Opening up a genuinely interdisciplinary conversation allows some new and important questions to be asked:

  • How does the chronic function as a category in medicine and in culture more broadly?
  • How does its slowed-down time relate to the accelerated times and technologies of modernity?
  • What are the (bio)politics of the chronic, and how does it work to structure not only health practice and our experience of illness, but also to determine ideas of bodily time, urgency and waiting?
  • What other time signatures are enabled or occluded by it?
  • How is the trajectory of chronic temporality complicated on the one hand by regimes of end-of-life and palliative care, for instance, and on the other by the populist identity politics of ‘survivorship’?
  • To what extent can it be thought of as a culturally and historically specific temporal mode, or even a description of ‘our times’? What are its genealogies and antecedents?
  • How does chronic time operate as it moves between cultures, and between times, and with what effects?

Speakers:

  • Lisa Baraitser (Reader, Psychosocial Studies, Birkbeck)
  • Shaul Bar Haim (Post-doctoral researcher, Waiting Times, Birkbeck)
  • Michelle Bastian (Chancellor’s Fellow, University of Edinburgh)
  • David Bell (Consultant Psychiatrist, Tavistock and Portman NHS Foundation Trust, & Psychoanalyst, Institute of Psychoanalysis)
  • Victoria Browne (Lecturer in Politics, Oxford Brookes)
  • Felicity Callard (Reader in Geography, University of Durham and Director of Hubbub at Wellcome Collection)
  • Marion Coutts (Senior Lecturer in Fine Art, Goldsmiths, and author of The Iceberg: A Memoir, Winner of the Wellcome Book Prize)
  • Yasmin Gunaratnam (Reader in Sociology, Goldsmiths)
  • Rhodri Hayward (Senior Lecturer on History of Medicine, Queen Mary)
  • Alex Mold (Senior Lecturer in History, London School of Hygiene &Tropical Medicine)
  • Martin O’Brien (Performance Artist, Lecturer in Drama, Queen Mary)
  • Gill Partington (Post-doctoral researcher, Waiting Times, Birkbeck)
  • Mathew Thomson (Professor of History, University of Warwick)
  • Denise Riley (Professor of the History of Ideas and Poetry at the University of East Anglia)
  • Laura Salisbury (Senior Lecturer, Medicine & English Literature, University of Exeter)
  • Lynne Segal (Anniversary Professor of Psychology and Gender Studies, Birkbeck)

This event is organised and led by two post-doctoral researchers, Dr.
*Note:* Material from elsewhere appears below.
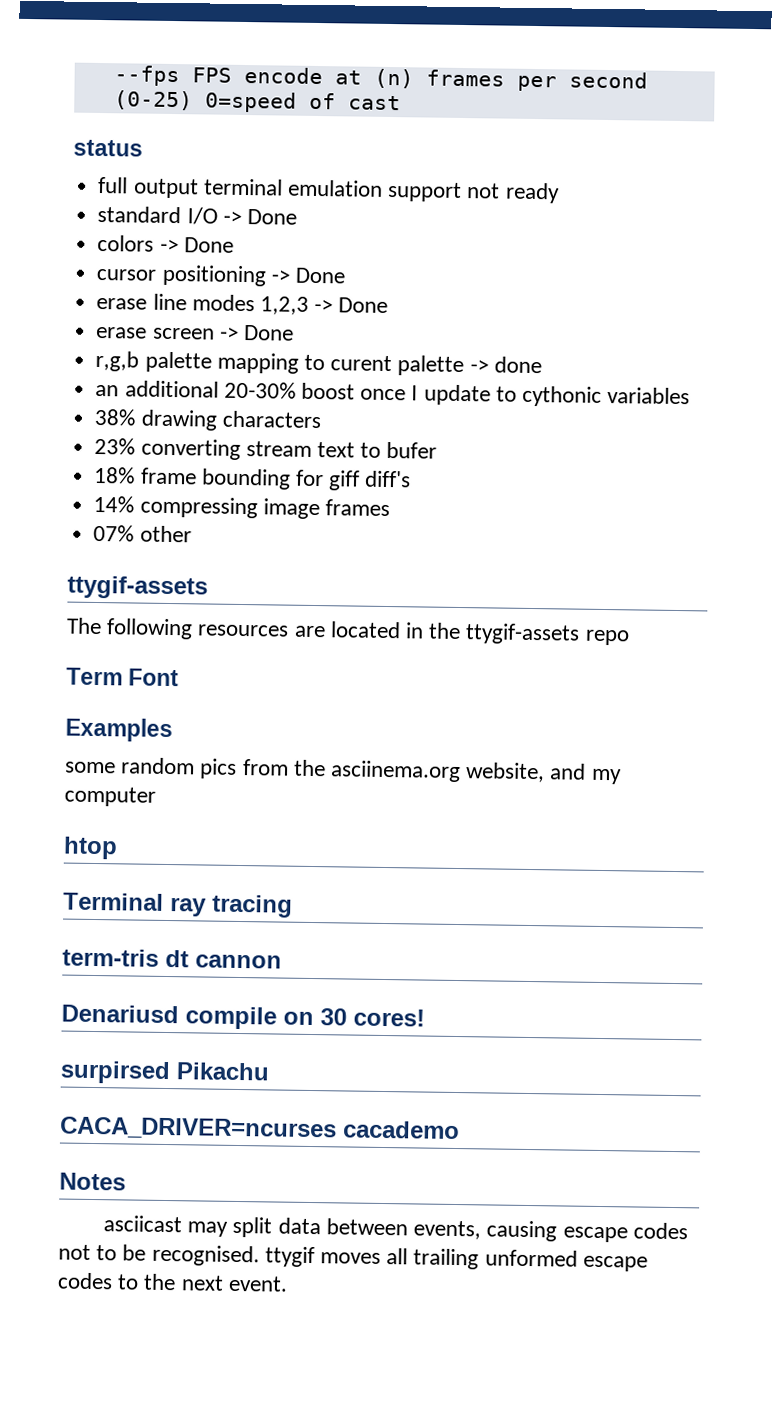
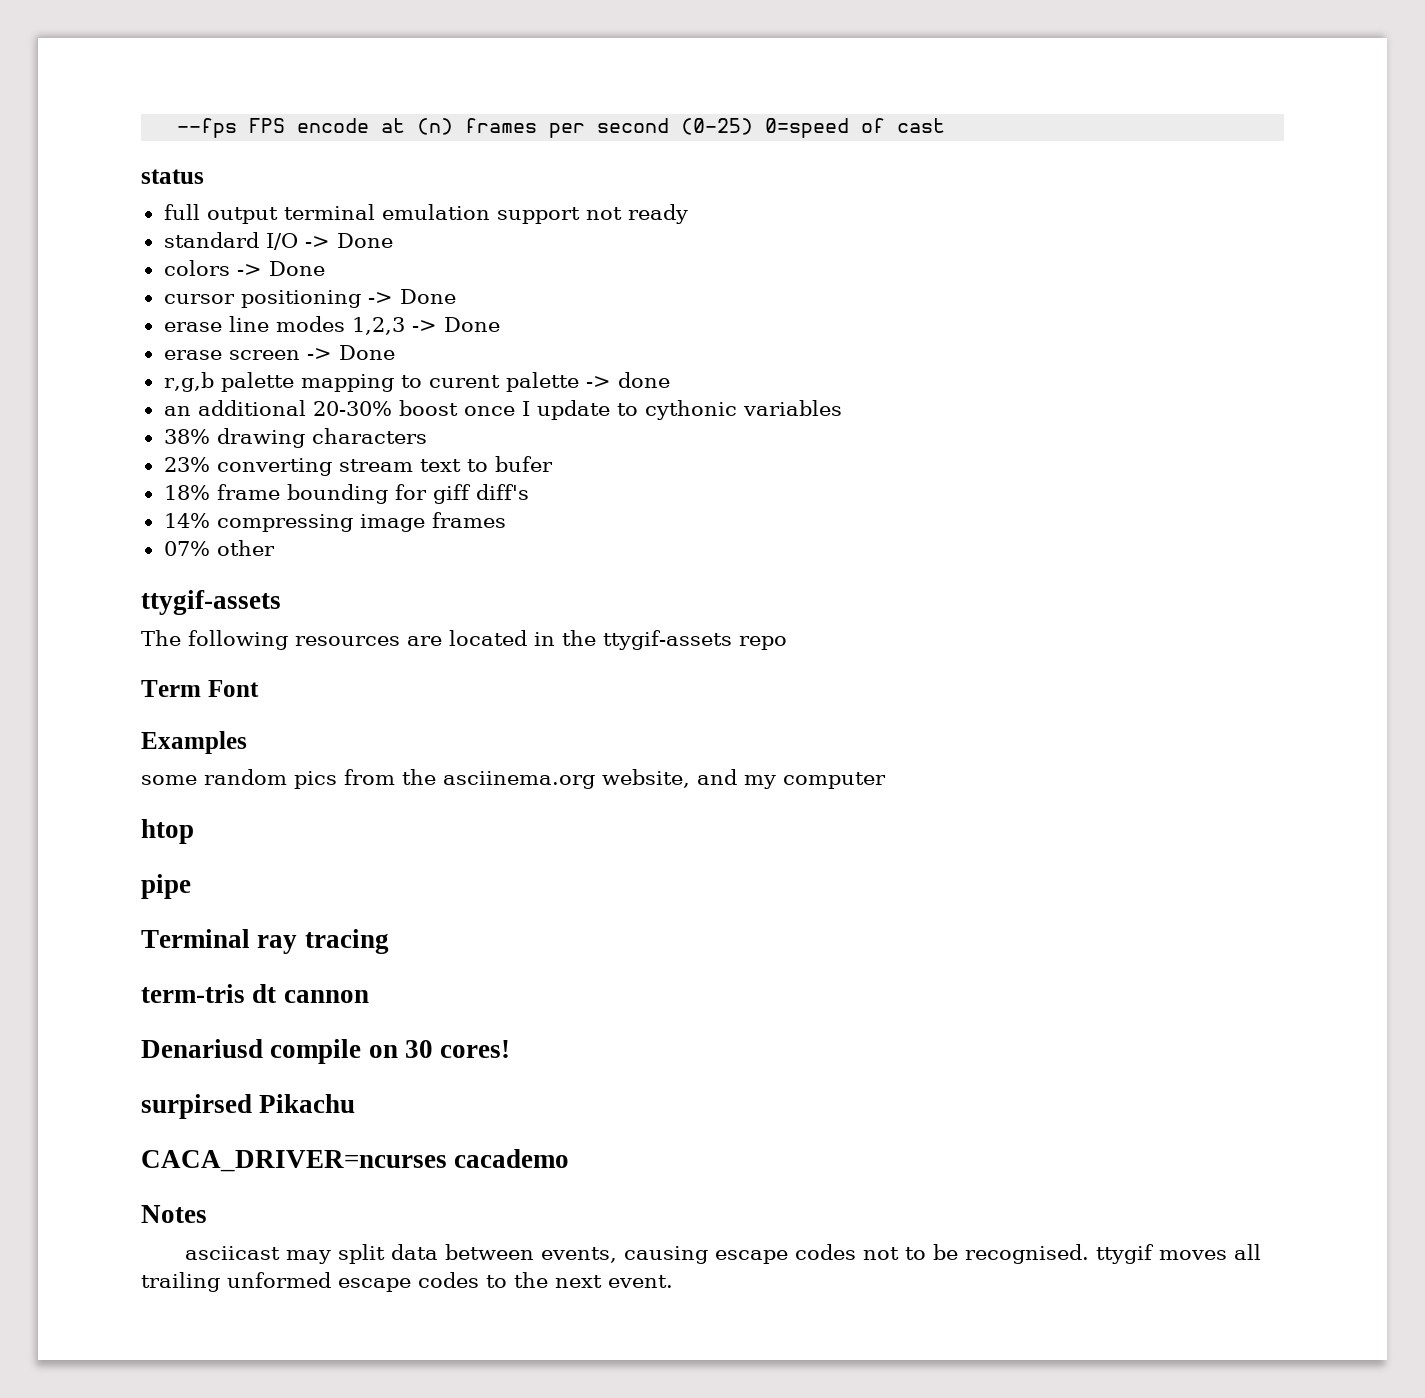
(118, 848) none -> [141,874,191,899] // pipe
Shaul Bar-Haim and Dr. Gill Partington, based in the Department of Psychosocial Studies. They are currently working with Dr. Lisa Baraitser (Psychosocial Studies) and Dr. Laura Salisbury (English and Medical Humanities, University of Exeter) on a project entitled ‘Waiting Times’ funded by The Wellcome Trust.

This project aims to re-think ‘waiting time’ in relation to mental health, medical contact time, and end of life care. The symposium will include presentations from Shaul Bar-Haim and Gill Partington on their findings from two scoping studies on the history of waiting in the NHS, and the temporalities of end of life care. Bringing this research into focused dialogue with leading scholars in different fields, the symposium will develop an interdisciplinary, historically situated, and thickly descriptive account of the extended temporality of health and care, including their relation to the current NHS – an institution itself imagined as caught between states of emergency and chronic decline.